Evaluating agents when there's no single right answer
- William Jacob
- Evaluation , Agents
- 05 May, 2026
Evaluating a single prompt is hard. Evaluating an agent that runs ten tool calls before answering is a different category of hard. The trajectories that produce a correct answer rarely match exactly. The trajectories that produce a wrong answer often look reasonable until step seven. Standard exact-match scoring is useless here, and reviewers burn out fast on long-form trace inspection.

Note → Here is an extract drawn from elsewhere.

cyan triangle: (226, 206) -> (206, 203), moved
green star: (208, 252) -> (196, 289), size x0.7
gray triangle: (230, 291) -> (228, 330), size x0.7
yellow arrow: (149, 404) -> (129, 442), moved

What ends up actually working
Three signals do the heavy lifting. Outcome correctness — did the final answer match the ground truth — is necessary but not sufficient. Trajectory cost — number of steps, total tokens, total tool calls — catches the agents that get the right answer the wrong way. And subgoal progress — did the agent advance through expected milestones — catches the silent-failure cases where the agent reaches the answer by accident.
Building the eval set
Hand-curate twenty trajectories before you spend a dollar on automation. The first twenty teach you what signals matter for your task. After that, LLM-as-judge with a careful rubric scales further than human review, but only if you’ve calibrated the judge against your hand-labeled set. Skip that calibration and the judge will agree with itself confidently and wrongly.
Agent eval looks like a metrics problem and is actually a labeling problem. The teams that ship reliable agents have invested in trajectory datasets that the rest of the field would consider tedious.